コブラ: …うおおお、ごついハイテク技術やなぁ!

らくだ: コブラのお姉ちゃん、関西の出身だったんだね?

コブラ: 動揺すると、なまりますのや。 …もしかして、今回のドバイの大雨って、そのクラウド・シーディングが原因なのとちゃいまんのか?

らくだ: いまのところ、「クラウド・シーディングが洪水の原因ではない」との見解の方が有力だよ。

コブラ: そんなのわからへんやないの。

らくだ: クラウド・シーディングは、温暖な気候のなかでは、降水量をわずかに増やすだけという意見が大半さ。

コブラ: 空にある水蒸気が、限られてるってことやね。

らくだ: そう、水気があまり含まれていない空から雨を降らせることはできないってことさ。

コブラ: ほ、ほな、何が原因やっていうの?

らくだ: 世界中で話題になってる、地球温暖化による「異常気象」が原因だと世界の多くの人が考えてるよ。

 


火災積乱雲

コブラ: やっぱり異常気象が原因なのね。友人のガラガラヘビくんから聞いたけど、米国では緑豊かな森林が枯れて「ゴーストフォレスト」が広がっているそうよ。

らくだ: バンクーバーの浜辺で、熱波でムール貝がゆで上がったそうだ。

コブラ: それって、カナダでしょ?北海道よりもずっと北のはずよ。

らくだ: カナダの気温が49℃にも達して、2021年は山火事が多く発生したんだ。

コブラ: 大規模な山火事がおこると、そのあとが怖いって聞いたことがあるけど。

らくだ: その通りだ。高熱で上昇気流ができてそれに乗って煙の粒子が上空へと吹き上げられて冷やされ、不純物を含む「火災積乱雲」をつくるのさ。

コブラ: なにそれ?



らくだ: 積乱雲は、上空で冷やされて重くなった空気が鉛直下向きに吹き付けるダウンバースト(downburst)を発生させるのさ。写真は2016年、米国アリゾナで飛行機から撮影されたダウンバーストだ。日光の杉並木街道でも起こって、多くの家や倉庫をおしつぶした。

コブラ: どれくらいの速度で鉛直下向きに吹き付けるの?

らくだ: 秒速50mを超えるそうだ。
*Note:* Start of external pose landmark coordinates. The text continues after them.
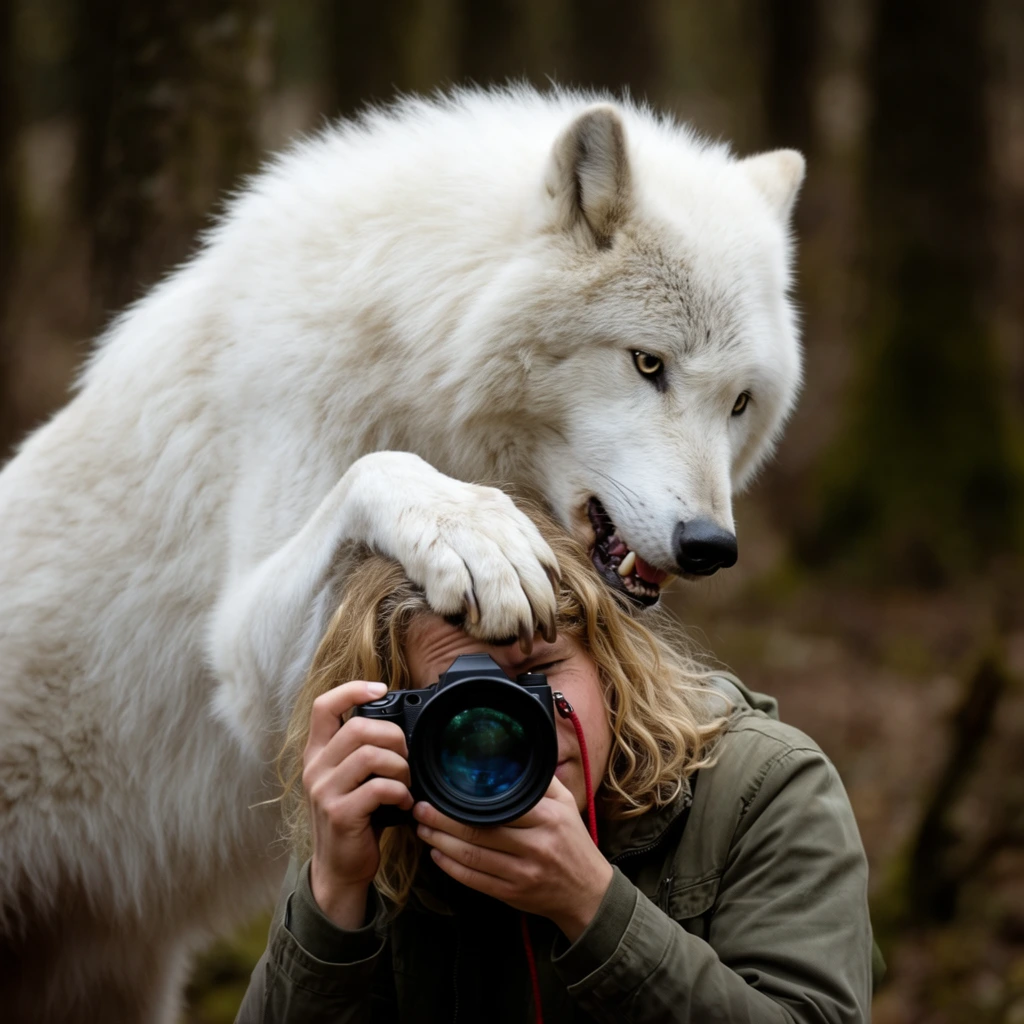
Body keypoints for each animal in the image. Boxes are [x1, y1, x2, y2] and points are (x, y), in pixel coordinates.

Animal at [0, 87, 803, 1021]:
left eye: (740, 402)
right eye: (648, 364)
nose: (711, 546)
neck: (409, 345)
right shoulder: (245, 654)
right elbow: (378, 470)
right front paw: (473, 530)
離着陸中の飛行機なら、一気に墜落させられる風圧だというよ。

コブラ: そんな風が吹き付ければ、森林火災がさらに周囲に広がるじゃないの?

らくだ: そう、火災を数十キロ単位に広げる。

コブラ: 数十キロって…鈴鹿から名古屋くらいまでの範囲じゃないの!

らくだ: さらに厄介なのが、オーストラリアで2019年に起きた森林火災で生じた火災積乱雲では、大規模な落雷を引き起こしたというよ。

コブラ: 落雷?さらに森林に火を放つようなものじゃないの!

らくだ: そう、今話題にしているカナダの森林火災でも、24時間にブリティッシュ・コロンビア州で99件の森林火災が発生して、そのうちの7割が落雷が原因だったらしいよ。

 

日々幸せに暮らせるのは

らくだ: お腹がすいたね。コブラのおねえちゃん、レストランで何か食べよう。僕がおごるよ。

コブラ: ありがとう。じゃぁ「生卵食べ放題」のお店に行きたいわ。あなたは?

らくだ: サボテンのトゲ付き生サラダが大好きなんだけれど。

コブラ: お互い、特殊なメニューがお気に入りね。行きましょうか、地球が平和なうちに。